In the EMT-enriched "subtype 2," for example, the team saw higher-than-usual expression of mesenchymal and neutrophil markers, along with enhanced activity of an AXL kinase and a GAS6 ligand, prompting a series of experiments on the use of a combination treatment that included the AXL tyrosine kinase inhibitor (TKI) in gastric cancer cell lines and xenograft mouse models. The treatment "had additive anticancer effects on mesenchymal [gastric cancer] cell lines and xenograft models," the researchers reported.

For a paper published in PNAS this week, meanwhile, investigators at Shanghai's Second Military Medical University, the Chinese Academy of Sciences, and other centers in China used tandem mass spec to profile paired prostate cancer and matched normal samples from 41 Chinese individuals with localized prostate cancer — a subset of the participants assessed using genome sequencing, transcriptomic sequencing, and DNA methylation analyses for the broader Chinese Prostate Cancer Genome and Epigenome Atlas (CPGEA).

"By scrutinizing alterations in proteins, their expression, activities, and genetic information, we aim to shed light on the molecular mechanisms driving prostate cancer development, progression, and variations across ethnic populations," the authors wrote.

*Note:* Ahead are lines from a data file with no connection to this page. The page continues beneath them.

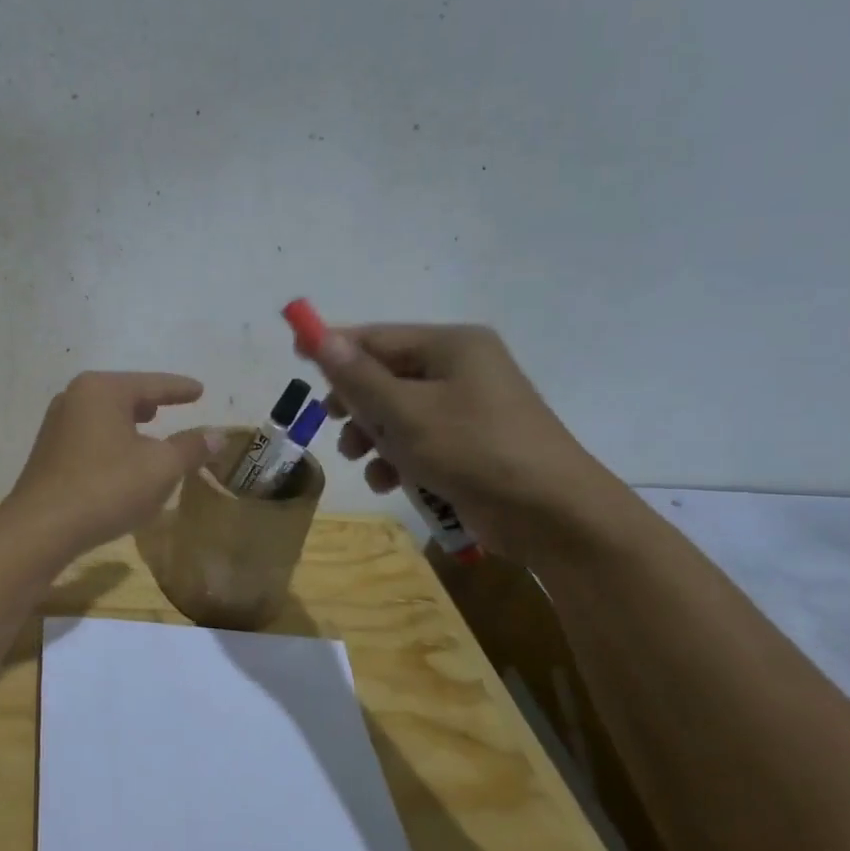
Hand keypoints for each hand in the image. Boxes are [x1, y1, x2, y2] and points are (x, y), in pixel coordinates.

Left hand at [2, 372, 220, 557]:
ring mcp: (56, 425)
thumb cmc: (106, 488)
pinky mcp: (48, 452)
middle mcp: (74, 398)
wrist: (41, 529)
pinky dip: (112, 440)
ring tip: (149, 428)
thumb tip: (217, 434)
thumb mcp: (160, 468)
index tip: (200, 390)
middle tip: (174, 405)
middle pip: (123, 394)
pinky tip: (121, 458)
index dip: (179, 389)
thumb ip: (190, 447)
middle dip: (150, 401)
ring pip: (105, 416)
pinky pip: (90, 436)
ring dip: (130, 423)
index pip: (152, 384)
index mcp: (102, 390)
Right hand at [304, 324, 628, 564]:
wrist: (553, 513)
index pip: (378, 337)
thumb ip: (359, 377)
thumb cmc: (474, 451)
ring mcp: (469, 407)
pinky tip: (389, 482)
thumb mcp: (405, 413)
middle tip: (334, 423)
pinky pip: (420, 439)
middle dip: (357, 404)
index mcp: (452, 346)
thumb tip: (321, 337)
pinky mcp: (471, 442)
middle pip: (386, 375)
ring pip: (398, 412)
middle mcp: (461, 367)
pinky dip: (399, 457)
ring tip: (361, 459)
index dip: (335, 347)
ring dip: (373, 436)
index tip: (296, 355)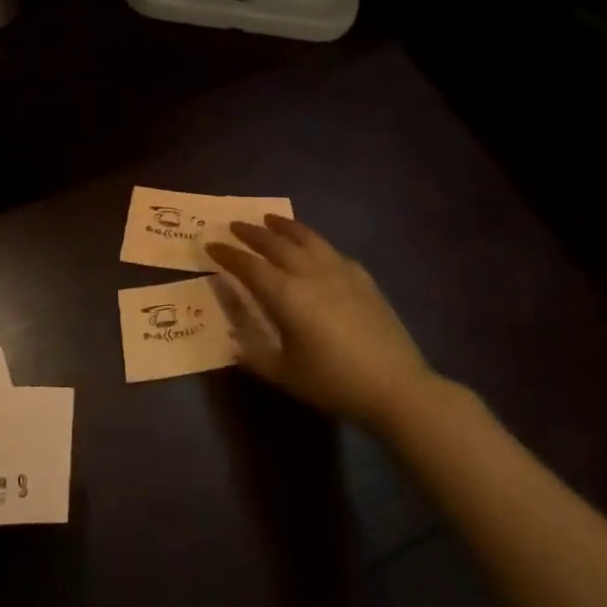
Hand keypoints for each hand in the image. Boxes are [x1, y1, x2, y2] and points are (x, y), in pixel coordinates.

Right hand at [208, 215, 448, 432]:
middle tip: (235, 225)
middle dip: (251, 232)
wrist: (396, 387)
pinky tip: (315, 249)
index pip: (249, 266)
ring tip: (271, 219)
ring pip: (307, 238)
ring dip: (285, 226)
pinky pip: (332, 251)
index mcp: (286, 296)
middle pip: (276, 244)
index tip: (211, 245)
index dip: (228, 255)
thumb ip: (254, 355)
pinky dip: (315, 243)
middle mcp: (310, 274)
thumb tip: (232, 342)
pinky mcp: (363, 278)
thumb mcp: (285, 374)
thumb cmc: (334, 383)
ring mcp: (340, 272)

Based on profiles for 10,602 proteins and nearly 21,700 phosphorylation sites on more than 5,800 proteins, the investigators identified three proteomic cancer subtypes with distinct molecular and clinical features. "Notably, these proteomic subtypes exhibited a parallel degree of heterogeneity in the phosphoproteome, featuring unique metabolism, proliferation, and immune infiltration characteristics," they wrote.

Along with efforts to focus in on protein-based biomarkers for predicting recurrence-free prostate cancer survival, members of that team looked at the possibility of targeting an SRPK1 kinase that regulates phosphorylation of a serine/arginine-rich splicing factor 1 (SRSF1) with an inhibitor called SPHINX31, based on SRPK1 and SRSF1 ties to the prostate cancer S-II subtype.

Together, the authors suggested, the work "provides valuable resources for understanding the molecular mechanisms of prostate cancer within the Chinese population, which have the potential to promote the development of personalized treatment strategies and enhance prognostic analyses for prostate cancer patients."